The purpose of the AB test design doc is to make sure all the stakeholders are on the same page about what is being tested and how it is being tested. It is not very different from a traditional science experiment design document really. As always, the document should be initially considered as a vehicle for feedback and discussion and eventually evolve into being documentation that should be useful years from now.

Some of the sections an AB Test Design doc should include:

  1. High level description of the goals
  2. Hypothesis that are being tested
  3. Primary and secondary metrics
  4. Cohort selection and duration of the AB test
  5. Engineering design or pointer to software/system design where this is described

See this example of AB Test design document from Optimizely.

AB Test results doc

Documenting the results of an AB Test is as important or more than documenting the AB Test design itself. That said, the AB Test results can be documented as an addendum to the AB Test Design doc. I generally would recommend that particular approach. Otherwise, both documents should definitely link to each other since they are tightly coupled and you want to avoid the overhead of copying and pasting the test design details into a new doc.

That being said, the goal of this doc/section is to explain the details of the results of test, document the final decision and its rationale. As such, the document should include the following:

  1. Test result on primary/secondary metrics
  2. Interpretation/discussion of the results
  3. Final decision & next steps

Data Analysis doc

The AB Test results doc is not the only data analysis document that you should be thinking about. As a matter of fact, documenting data analysis is, in my experience, of vital importance in a data-driven organization. The last thing you want is for people to be guessing at why a decision was taken a few months back now that nobody remembers the details of the data. Documenting data analysis also enables organizations to re-visit decisions in a much more rational way.

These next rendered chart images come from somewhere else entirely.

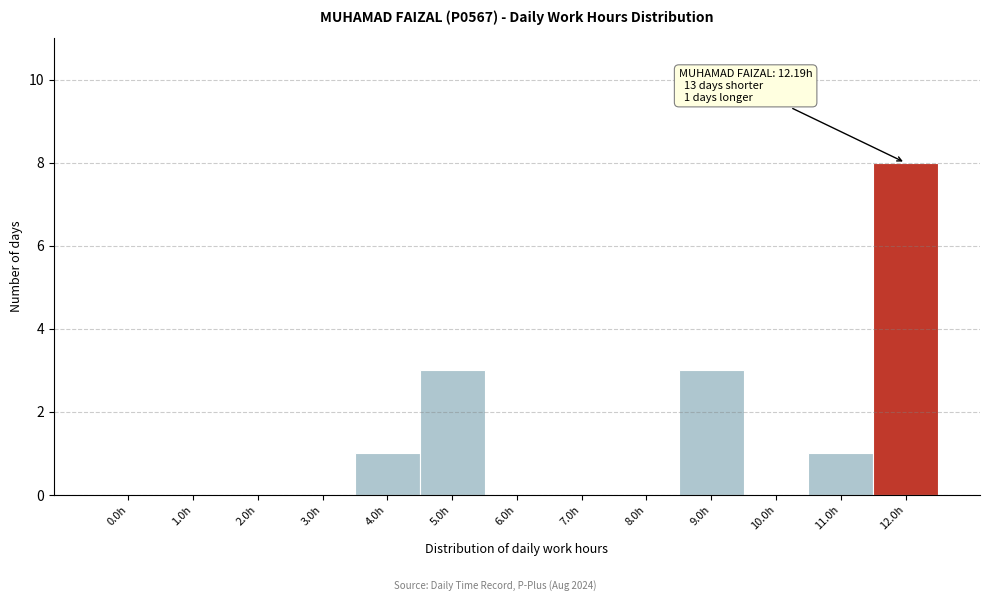

Reading left to right, what are all the values shown in this chart?

0.0h=0	1.0h=0	2.0h=0	3.0h=0	4.0h=1	5.0h=3	6.0h=0	7.0h=0	8.0h=0	9.0h=3	10.0h=0	11.0h=1	12.0h=8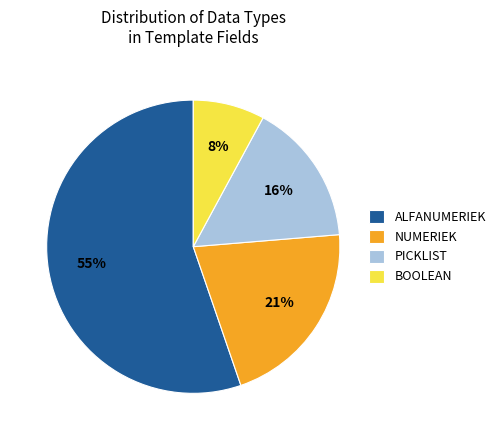

Does ALFANUMERIEK account for over 50% of the chart?

Yes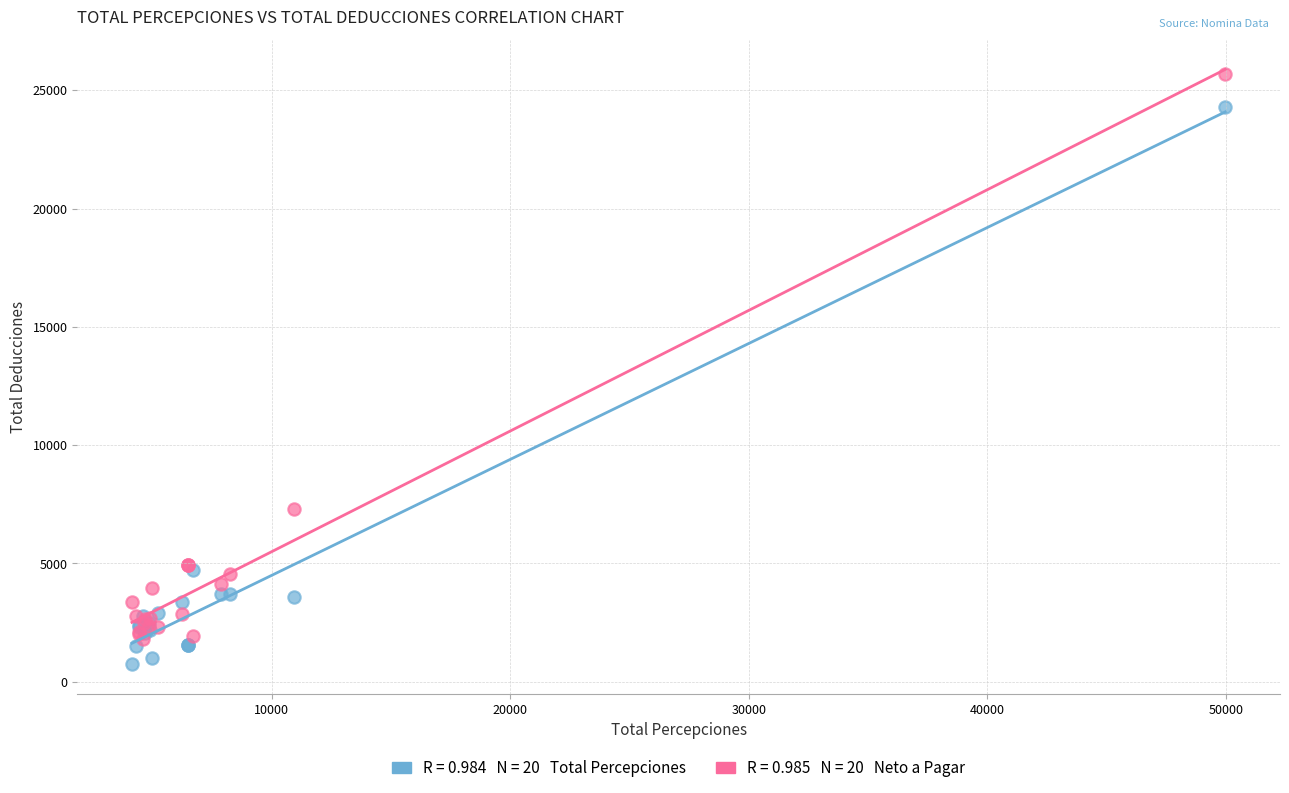

Across all series, what Y value is closest to 13222?

7323.4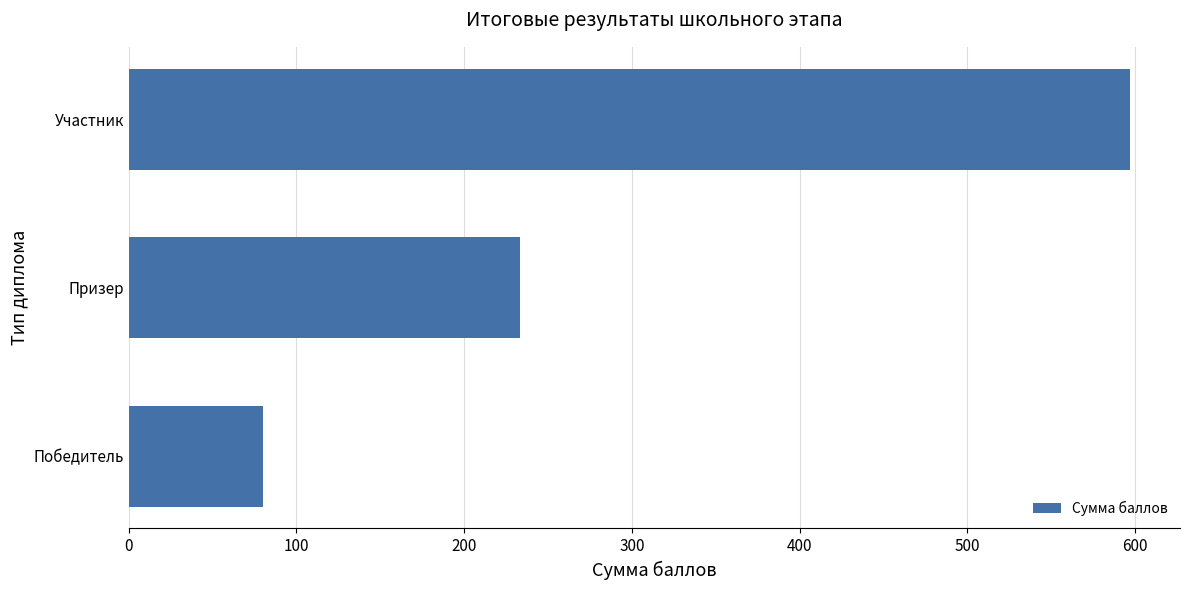

Which has a higher value, Участник or Призер?

Участник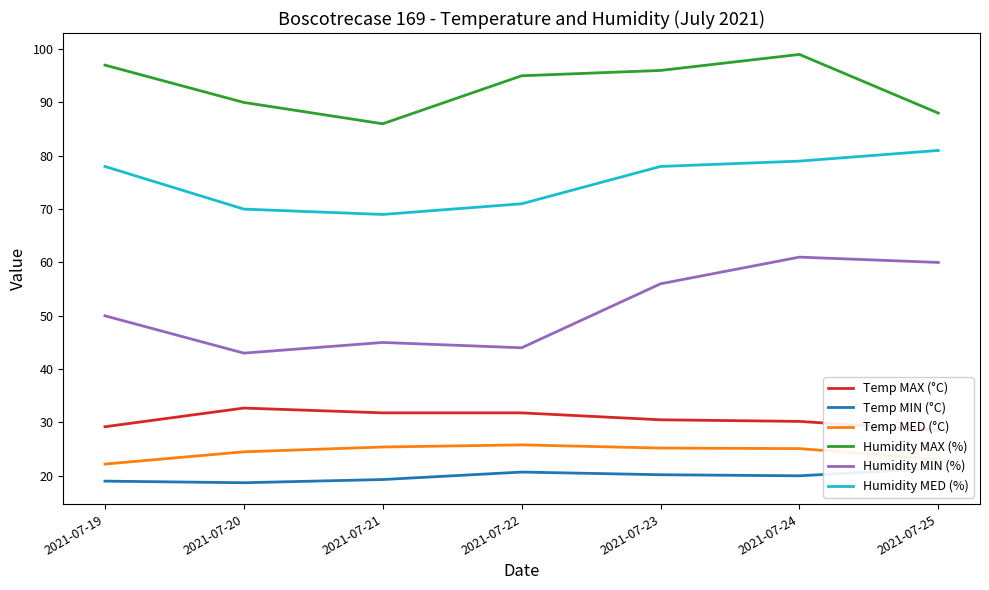

Rank the series by their maximum value, from lowest to highest.

Temp MIN (°C), Temp MED (°C), Temp MAX (°C), Humidity MIN (%), Humidity MED (%), Humidity MAX (%)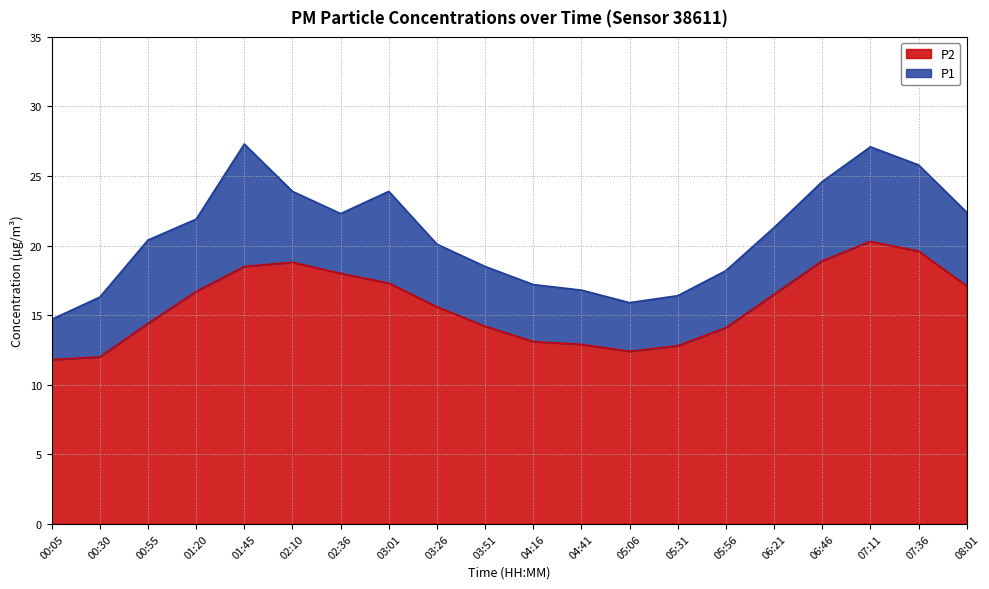

Rank the series by their maximum value, from lowest to highest.

P2, P1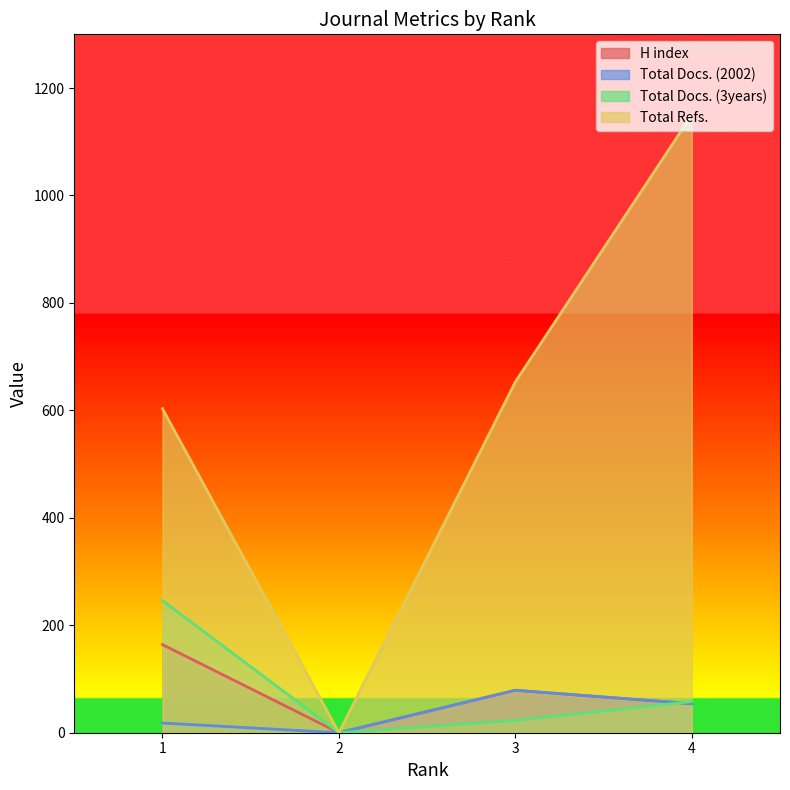

Which series has the largest total across all categories?

Total Refs.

The Data Analysis doc is, in reality, a more general purpose document than the AB Test Results one. You can use it to document anything from exploratory data analysis using product data to market research. It is hard to standardize the format because its contents can be very diverse. That said, any data analysis doc should probably include:

  1. Goal of the analysis
  2. Description of the data analyzed including possible shortcomings, etc…
  3. Data analysis results (of course with lots of pretty graphs and plots)
  4. Recommendations

Conclusions

I hope I have convinced you by now that writing the right kind of documents can increase your organization’s velocity and long-term success. To be clear, this is not an area I claim to be an expert on, so I would love to get feedback and other ideas from you.